After the war, what happens to Dodge? I'm thinking first musclecar (equal to the GTO, but a Valiant with, say, a 325 poly V8; I'd go bigger, to a 340 or 392, if I thought Dodge would build it), first 1hp/cid, & a NASCAR team that would giver the Hudson Hornets a run for their money. I'm thinking Ford has the *Road Runner at entry level, if the *Chevelle doesn't take that slot.
I'd also love to see a Dodge poly be the standard Top Fuel engine...but maybe Chrysler still beats them with the hemi--unless Ford's *Ardun OHV/hemi gets there before both of them... That just might mean the SB Chevy gets butterflied

...in favor of the Olds, frex, or maybe the Buick. (A Buick V8 being the SB of choice: lighter than any of the rest, & more common, & parts cheaper...?


)
Can Dodge be one of the core companies of *AMC in the '50s? Along with Hudson, Packard, Nash, & Stude (& Willys?)? (I like the idea of Dodge & Packard quality together--&, frankly, of Packard surviving.

)
I'm also thinking, if I haven't said so yet, there'd have to be something like a Cad Corvette to answer the '30s *T-bird.

Does it end up with the Sting Ray treatment? Or does Cad go the 4-seater route? Does Packard? (I tend to think they'd be more conservative, given their customer base--but they'll have to deal with Baby Boomers sooner or later...) Or are GM & Ford (& Dodge & Chrysler, for all that) offering 2- & 4-seaters across the price range?

(A 2-seat Lincoln *T-bird, & a Cad *'vette, & the Olds *F88?

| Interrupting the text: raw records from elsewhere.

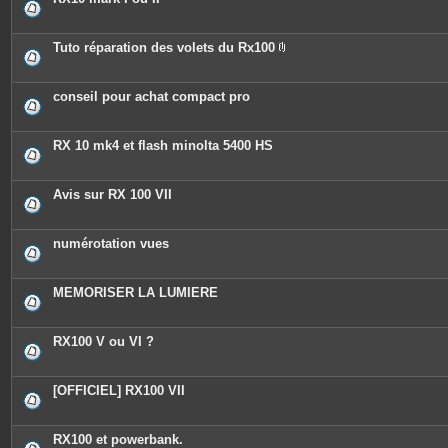
Tuto réparation des volets du Rx100
P
i
è
c
conseil pour achat compact pro
e
s
j
o
RX 10 mk4 et flash minolta 5400 HS
i
n
t
e
Avis sur RX 100 VII
s
numérotation vues
MEMORISER LA LUMIERE
RX100 V ou VI ?
[OFFICIEL] RX100 VII
RX100 et powerbank.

And a 4-seater Chevy & Buick *'vette, like the proposed Biscayne? {Or does Buick get the "boy racer", higher-profit, version?})
The early appearance of the *T-bird & *'vette will only hurt Jag sales in the U.S. in the '50s... Not to mention Triumph's & MG's.
Can *AMC (I hesitate to propose Willys doing it, but...) build the first *ponycar? Or, conversely, the first musclecar? The
Willys Aero is the right size, lacking only the big (relatively) V8. I'm not at all sure the "theft" of the Jeep from W-O can be butterflied...but if it can, there might be the money to introduce a "fun car" equivalent to the 'stang postwar. (Doing it on something more like the Henry J or Rambler American platform would be better, IMO, than the Aero's; can Nash & Willys, & Hudson, merge? The small Nash-based chassis & the Hudson power, with the Aero styling, & race breeding...

)
Or, in all that, is my vision for what the car market looks like too limited?
Also, borrowing from the Slant-4 thread, if Willys/Nash does produce a "musclecar", does that encourage a Dodge poly slant 4 based on the tooling (if not the material) of the 325 (or *340, or *392?)?